DOCUMENT EXCERPT:
*-*-*

On Monday, September 29, I completed a lifetime quest of visiting all 50 states by chasing ghosts at Brunswick Executive Airport (BXM), the former Naval Air Station Brunswick Maine. I chose it because my late father, a naval aviator, served here as an SB2C Helldiver (below) pilot at the war’s end. In seeking the ghost of my dad’s aviation past I wandered unmolested with the ghost of aviation’s present and saw glimpses of what may be the ghost of aviation’s future.
The Navy commissioned NAS Brunswick in 1943, two years before my dad arrived with his squadron, which was transferred from NAS Fallon Nevada when the bomb made the invasion of Japan unnecessary. I didn’t take the time to explore each of its 1,487 acres, but I found no evidence from my father’s aviation era. The ghost of aviation present speaks with a loud silence on the airport’s parallel 8,000-foot runways and 103 acres of taxiways and ramps that were once covered with P2v Neptunes and then P-3 Orions. No one was flew during my afternoon sojourn, and the only airplanes I saw were two Cirrus SRs and four amateur-built experimental aircraft tied down around the the old Navy tower and ops building. The only people I ran into was the lineman/counterman at the FBO and a steady stream of moms and their offspring at the daycare center. This, I think, could be the ghost of aviation’s future.

*-*-*

Extracted page text data
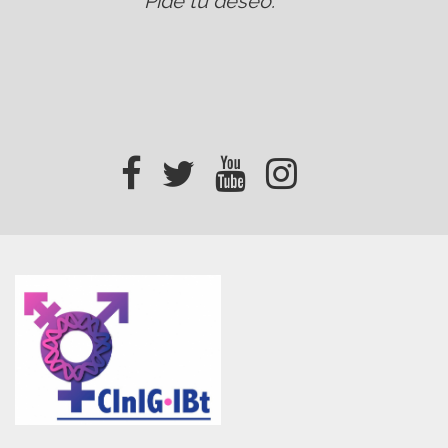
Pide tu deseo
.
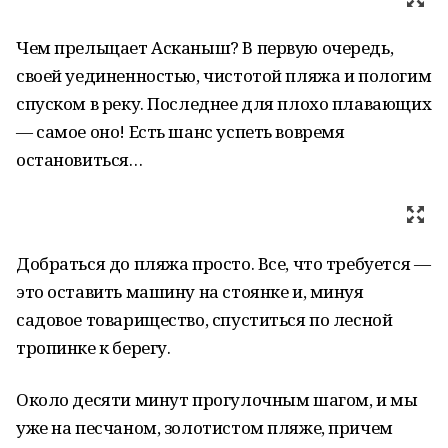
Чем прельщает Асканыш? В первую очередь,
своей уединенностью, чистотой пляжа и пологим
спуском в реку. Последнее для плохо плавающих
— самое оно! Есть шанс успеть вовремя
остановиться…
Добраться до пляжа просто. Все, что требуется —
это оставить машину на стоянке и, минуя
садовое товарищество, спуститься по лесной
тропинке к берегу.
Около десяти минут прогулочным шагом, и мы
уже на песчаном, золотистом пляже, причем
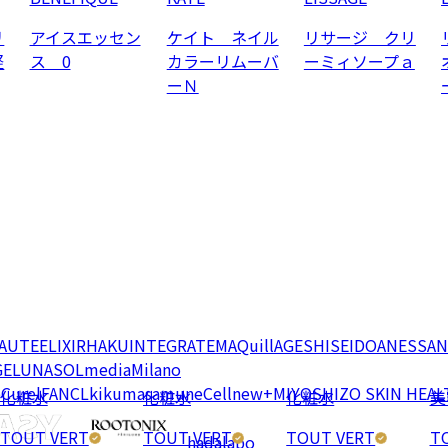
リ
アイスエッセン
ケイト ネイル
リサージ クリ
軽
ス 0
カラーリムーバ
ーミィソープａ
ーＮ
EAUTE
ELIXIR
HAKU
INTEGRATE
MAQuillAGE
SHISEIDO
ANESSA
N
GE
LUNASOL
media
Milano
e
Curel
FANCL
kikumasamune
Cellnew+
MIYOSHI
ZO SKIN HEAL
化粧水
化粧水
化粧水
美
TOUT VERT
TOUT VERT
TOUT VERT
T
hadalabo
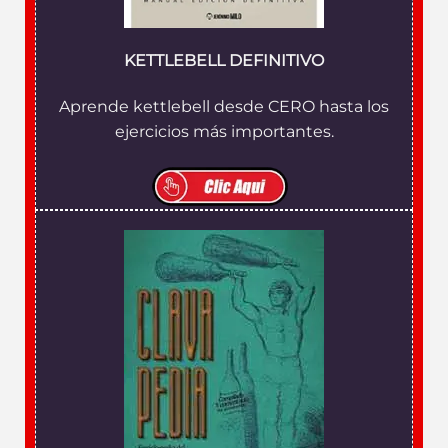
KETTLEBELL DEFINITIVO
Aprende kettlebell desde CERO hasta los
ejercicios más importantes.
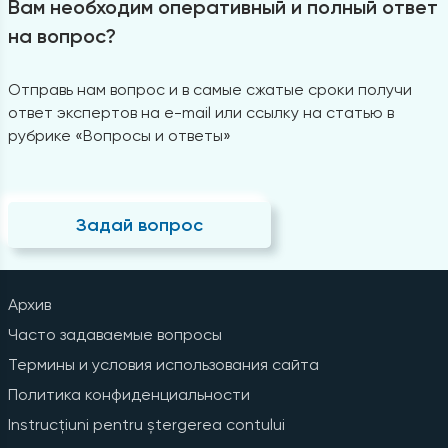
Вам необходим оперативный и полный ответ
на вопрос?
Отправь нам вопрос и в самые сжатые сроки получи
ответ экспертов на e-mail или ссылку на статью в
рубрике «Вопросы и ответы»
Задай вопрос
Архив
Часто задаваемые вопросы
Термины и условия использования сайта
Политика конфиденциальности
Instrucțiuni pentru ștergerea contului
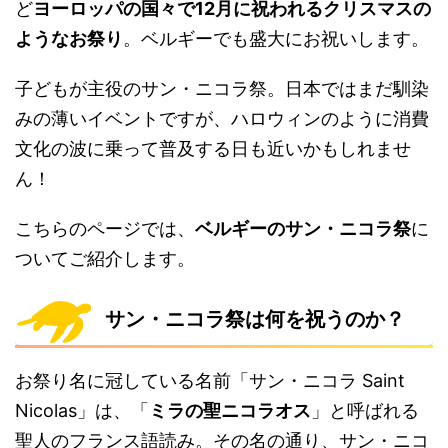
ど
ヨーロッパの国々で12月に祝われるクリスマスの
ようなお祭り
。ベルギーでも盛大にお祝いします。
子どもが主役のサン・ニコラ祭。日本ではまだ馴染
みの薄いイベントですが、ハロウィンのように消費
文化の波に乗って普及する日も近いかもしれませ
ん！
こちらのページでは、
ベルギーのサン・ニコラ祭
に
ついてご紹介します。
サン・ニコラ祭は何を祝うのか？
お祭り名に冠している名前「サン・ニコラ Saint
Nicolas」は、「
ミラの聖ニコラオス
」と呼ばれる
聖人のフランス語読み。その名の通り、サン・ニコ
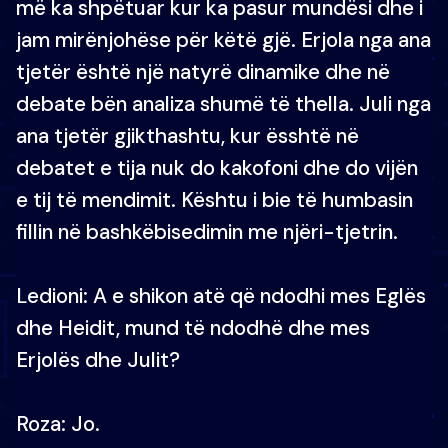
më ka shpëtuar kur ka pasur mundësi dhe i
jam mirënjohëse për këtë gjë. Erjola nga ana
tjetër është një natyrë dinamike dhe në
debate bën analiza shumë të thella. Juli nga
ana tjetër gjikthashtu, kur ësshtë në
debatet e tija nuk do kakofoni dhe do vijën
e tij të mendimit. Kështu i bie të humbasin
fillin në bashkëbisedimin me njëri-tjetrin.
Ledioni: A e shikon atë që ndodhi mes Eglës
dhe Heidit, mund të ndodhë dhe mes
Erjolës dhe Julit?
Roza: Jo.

*-*-*

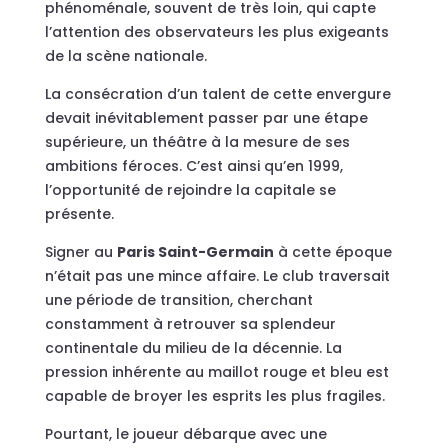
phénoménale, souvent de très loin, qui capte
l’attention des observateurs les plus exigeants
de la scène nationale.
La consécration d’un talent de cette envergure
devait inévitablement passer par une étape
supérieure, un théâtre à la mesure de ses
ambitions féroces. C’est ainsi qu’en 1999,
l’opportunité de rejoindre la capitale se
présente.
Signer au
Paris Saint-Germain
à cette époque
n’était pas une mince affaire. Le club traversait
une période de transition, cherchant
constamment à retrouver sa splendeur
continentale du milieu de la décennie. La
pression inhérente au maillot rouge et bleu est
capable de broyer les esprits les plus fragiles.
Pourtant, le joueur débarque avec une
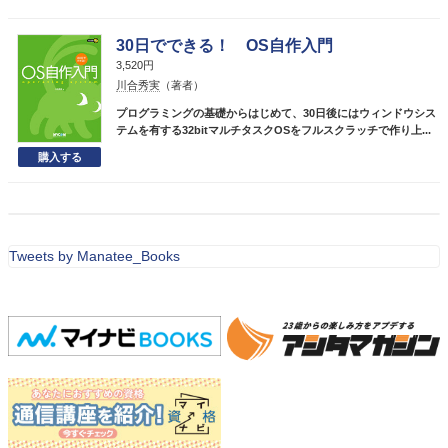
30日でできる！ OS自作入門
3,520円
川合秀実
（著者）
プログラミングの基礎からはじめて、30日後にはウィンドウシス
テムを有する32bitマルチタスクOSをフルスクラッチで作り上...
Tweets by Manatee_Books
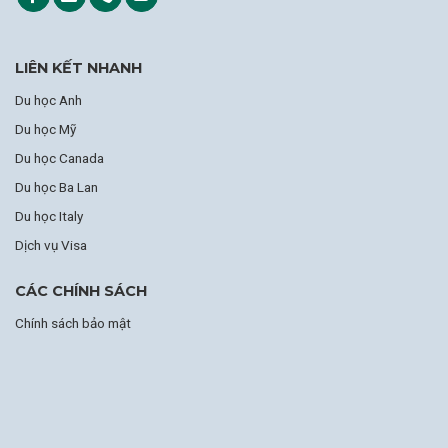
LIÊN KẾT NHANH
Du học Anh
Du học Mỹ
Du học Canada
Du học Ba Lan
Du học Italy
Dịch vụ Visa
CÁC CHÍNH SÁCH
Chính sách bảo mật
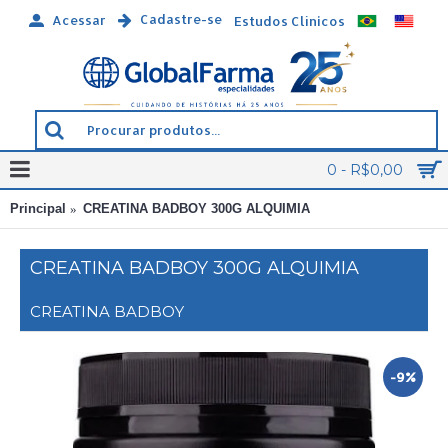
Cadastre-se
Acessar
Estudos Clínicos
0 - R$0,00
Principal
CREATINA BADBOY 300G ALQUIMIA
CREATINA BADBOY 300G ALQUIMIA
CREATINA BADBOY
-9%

*-*-*

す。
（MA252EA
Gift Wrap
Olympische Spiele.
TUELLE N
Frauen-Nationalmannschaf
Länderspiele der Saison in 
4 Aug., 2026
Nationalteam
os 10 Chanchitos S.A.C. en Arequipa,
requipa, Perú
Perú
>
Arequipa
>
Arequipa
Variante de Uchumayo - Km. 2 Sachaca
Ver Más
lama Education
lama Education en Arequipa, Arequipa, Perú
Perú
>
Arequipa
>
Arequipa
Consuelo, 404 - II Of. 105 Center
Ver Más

*-*-*

WORK TASK A:
List every aircraft model that the Brunswick airport account names.
WORK TASK B:
Please state the year in which, according to the Brunswick airport account, the Navy commissioned NAS Brunswick.
WORK TASK C:
Reproduce the stretch of the Brunswick airport account from "The Navy commissioned" through "could be the ghost of aviation’s future.".

EXPECTED OUTPUT A:
SB2C Helldiver, P2v Neptunes, P-3 Orions, Cirrus SRs

EXPECTED OUTPUT B:
1943

EXPECTED OUTPUT C:
The Navy commissioned NAS Brunswick in 1943, two years before my dad arrived with his squadron, which was transferred from NAS Fallon Nevada when the bomb made the invasion of Japan unnecessary. I didn’t take the time to explore each of its 1,487 acres, but I found no evidence from my father’s aviation era. The ghost of aviation present speaks with a loud silence on the airport’s parallel 8,000-foot runways and 103 acres of taxiways and ramps that were once covered with P2v Neptunes and then P-3 Orions. No one was flew during my afternoon sojourn, and the only airplanes I saw were two Cirrus SRs and four amateur-built experimental aircraft tied down around the the old Navy tower and ops building. The only people I ran into was the lineman/counterman at the FBO and a steady stream of moms and their offspring at the daycare center. This, I think, could be the ghost of aviation’s future.